Numlock and the rest of the keyboard

edited April 2007 in Science & Tech
Does anyone have a clue on what would cause the numlock key on the keypad on my DV9000t to make the normal alphabetic characters to start typing numbers? I tried uninstalling the drivers through device manager which didnt fix the issue. Also I tried an external usb keyboard to see if it would at the same which it didnt. It acted normal. So would this indicated a Hardware issue since the external worked fine but the system one did not?

Comments

  • shwaipshwaip bluffin' with my muffin Icrontian
    edited April 2007
    That's how numlock works on a laptop keyboard. If there's no numpad, it turns some of the right-hand keys into the numpad.

    (I'm assuming that the dv9000t is a laptop).
  • edited April 2007
    Yes the DV9000t is a laptop. You are incorrect about no number pads though as the DV9000 and most other 17in laptops have full keyboards on them these days.
  • KentigernKentigern Milton Keynes UK
    edited April 2007
    Could one of the function keys have been activated accidently, or accessibility (sticky keys) been activated by the space bar having been held down to long? Just an idea :)
  • ShortyShorty Manchester, UK Icrontian
    edited April 2007
    Two options:

    1. Plug in USB keyboard. Turn off numlock on said keyboard. Disconnect keyboard. Does problem go away?

    2. Read: http://forum.notebookreview.com/showthread.php?p=1906581 or http://forum.notebookreview.com/showthread.php?t=117030&highlight=numlock

    Looks like it may well be a hardware fault, report and claim on your warranty.

    :)
  • ThraxThrax 🐌 Austin, TX Icrontian
    edited April 2007
    Byrds6 wrote:
    Yes the DV9000t is a laptop. You are incorrect about no number pads though as the DV9000 and most other 17in laptops have full keyboards on them these days.

    Many of those keyboards also have number pads on the letter keys when you press numlock.
  • edited April 2007
    This one doesnt have the numbers on the normal keys too and use to not do this. Im assumed its a hardware fault and have contacted HP. I was just hoping there was something else giong on so I wouldnt have to send it in to Hp and have them reimage back to xp pro instead of vista again.
  • ShortyShorty Manchester, UK Icrontian
    edited April 2007
    Take an image of it first before sending it back :)

    Acronis True Image is excellent (and cheap). I use it all the time and it's the defacto standard since Symantec systematically annihilated Ghost ;)
  • edited April 2007
    I dont have a case to put the notebook drive in to connect it to a desktop to image it.
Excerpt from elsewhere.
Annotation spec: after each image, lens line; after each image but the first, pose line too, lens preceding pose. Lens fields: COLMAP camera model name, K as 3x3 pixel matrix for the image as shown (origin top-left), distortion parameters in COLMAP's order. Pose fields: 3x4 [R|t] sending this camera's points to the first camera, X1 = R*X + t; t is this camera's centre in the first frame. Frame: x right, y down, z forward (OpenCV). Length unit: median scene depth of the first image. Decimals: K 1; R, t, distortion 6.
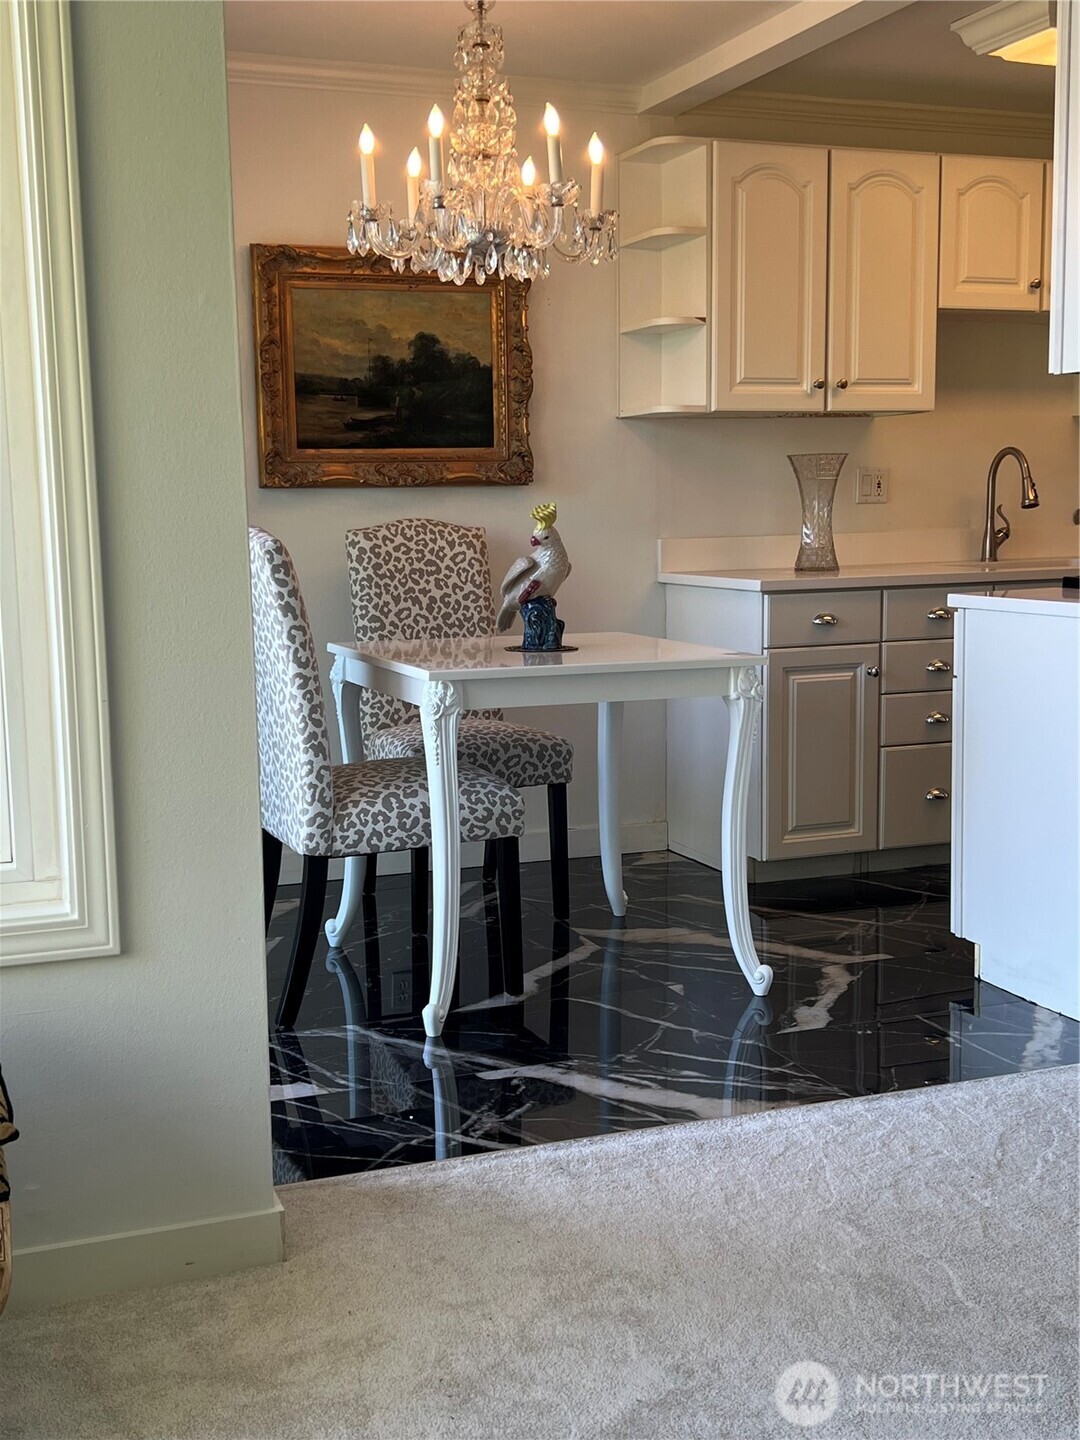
lens RADIAL K [[1711.1, 0, 538.9], [0, 1711.1, 716.5], [0, 0, 1]] dist [0.189544, 0.000000]
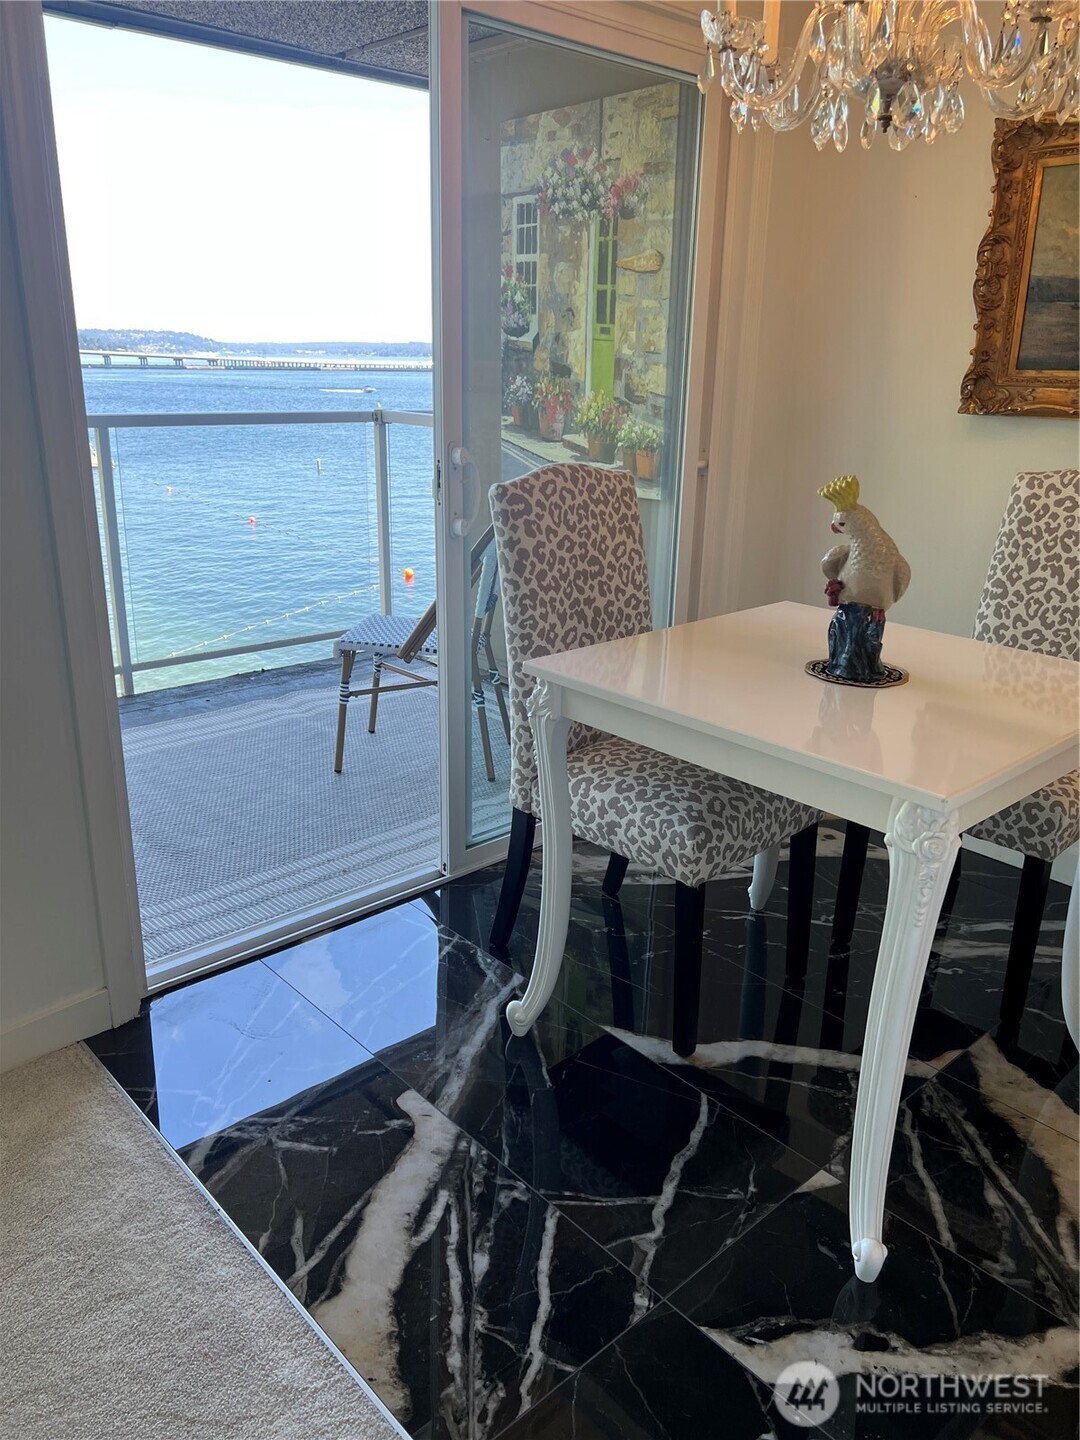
lens RADIAL K [[1090.5, 0, 527.9], [0, 1090.5, 705.7], [0, 0, 1]] dist [0.074747, -0.066914]
pose [[0.349876, 0.308866, -0.884414, 0.318283], [-0.141440, 0.950678, 0.276054, -0.116341], [0.926057, 0.028507, 0.376305, 0.586118]]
Its around 50gigs of stuff to try and move hehe.
  • edited April 2007
    Is 50 considered cheap these days? Will the trail do the same thing and does it compress to image?
  • ShortyShorty Manchester, UK Icrontian
    edited April 2007
    My bad. Wrong link!

    http://www.acronis.com/homecomputing/products/trueimage/

    $49.

    Grab a cheapo USB hard drive. Image it onto that. When HP return said laptop with flattened OS, boot off Acronis CD and restore image from USB hard drive. Plus.. you now have a spare portable hard drive for archive and backup incase laptop ever dies. Win win.
  • edited April 2007
    Well the only issue is to buy that and say a case to turn my notebook drive into a usb drive it would cost me over 100bucks. I dont really have 100 to spare really. If the trial of it will work then I could at least save 50 and burn the image to a desktop harddrive or something then hook the notebook drive up to the desktop and reimage it off the normal pc
  • ShortyShorty Manchester, UK Icrontian
    edited April 2007
    The trial won't let you restore it. That's the limitation.

    I would suggest this instead (as you have a desktop PC).
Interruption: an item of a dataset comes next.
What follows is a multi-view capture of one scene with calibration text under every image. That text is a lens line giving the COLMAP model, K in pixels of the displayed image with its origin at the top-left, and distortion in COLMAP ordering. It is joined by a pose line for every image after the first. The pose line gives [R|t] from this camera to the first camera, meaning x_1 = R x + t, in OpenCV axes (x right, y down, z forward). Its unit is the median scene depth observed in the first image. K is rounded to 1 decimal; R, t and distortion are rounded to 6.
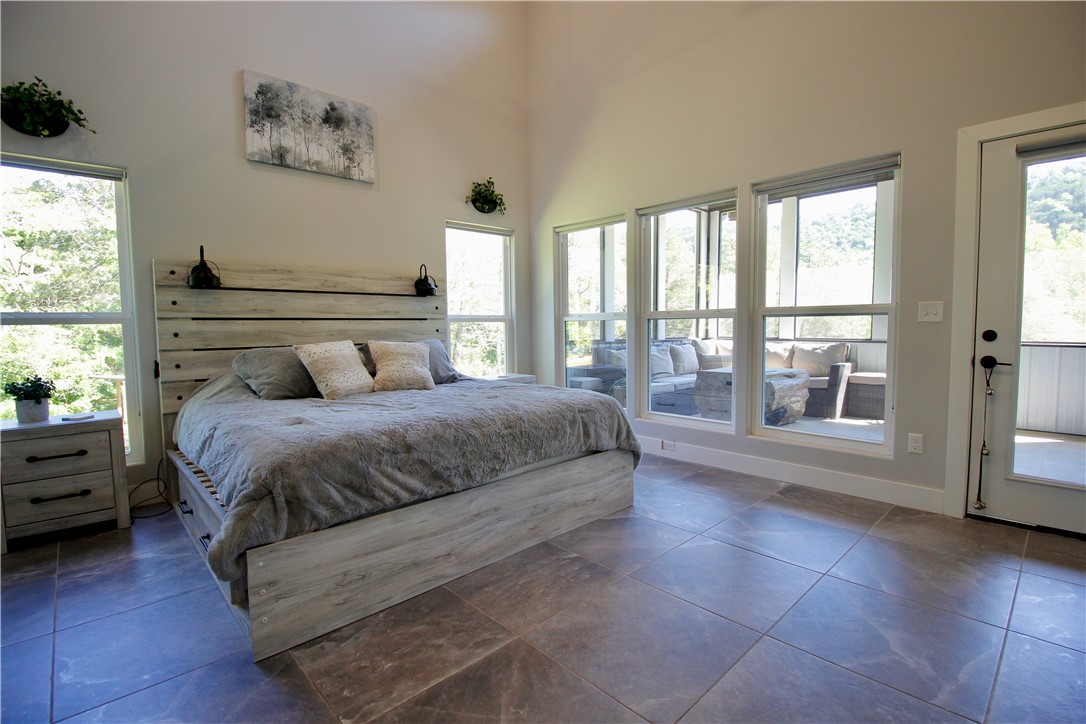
lens RADIAL K [[514.0, 0, 555.5], [0, 514.0, 358.7], [0, 0, 1]] dist [0.008341, -0.017735]
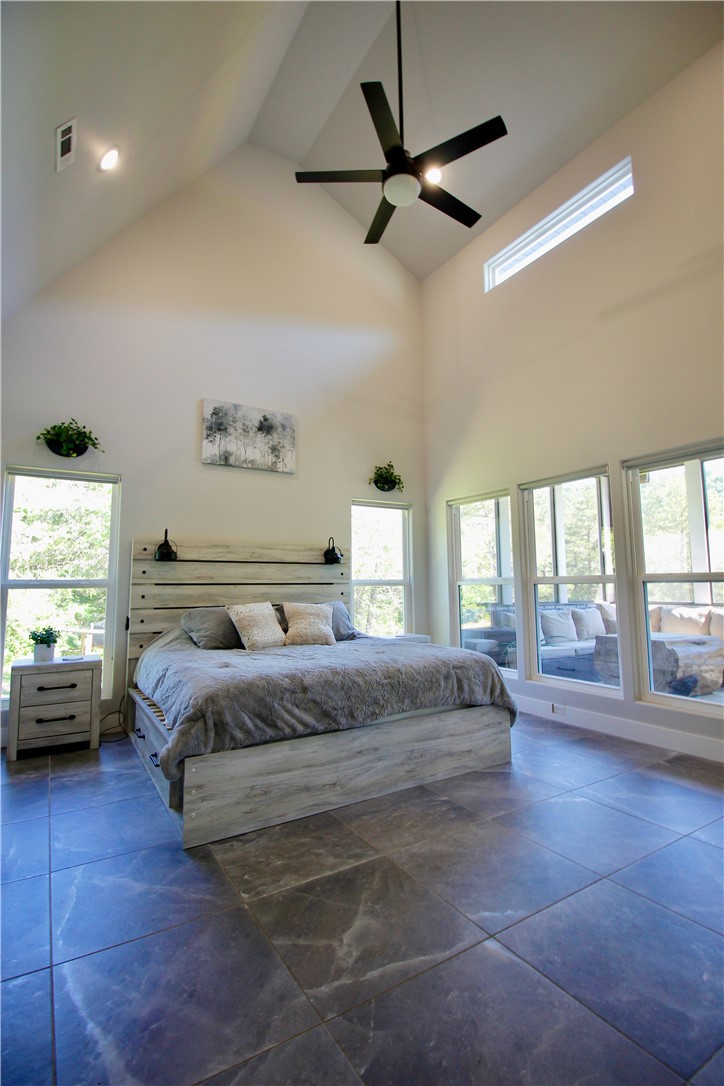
lens RADIAL K [[514.0, 0, 361.3], [0, 514.0, 527.4], [0, 0, 1]] dist [0.008341, -0.017735]
pose [[0.976886, -0.021603, -0.212667, 0.086735], [-0.016544, 0.984255, -0.175977, 0.001103], [0.213121, 0.175428, 0.961148, -0.173530]]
    1. Image hard drive to an image file over network to desktop PC.
    2. Send laptop back.
    3. Boot off Acronis CD with network support.
    3. Restore OS from image file stored on desktop PC.

    Total cost: $49.

    Nothing wrong with giving it a test run. Image laptop over network, then boot off CD in laptop and make sure Acronis can see/provide network support for your laptop :)
  • primesuspectprimesuspect Beepin n' Boopin Detroit, MI Icrontian
    edited April 2007
    You can use Acronis to burn a DVD set too. Even 10 DVDs isn't THAT much work to have a complete backup of your data. Worth it, in my opinion.
  • ShortyShorty Manchester, UK Icrontian
    edited April 2007
    The man with ever expanding world domination plan has a very valid point.

    DVDing the image would negate any potential issue with Acronis not seeing your network adapter. Zing!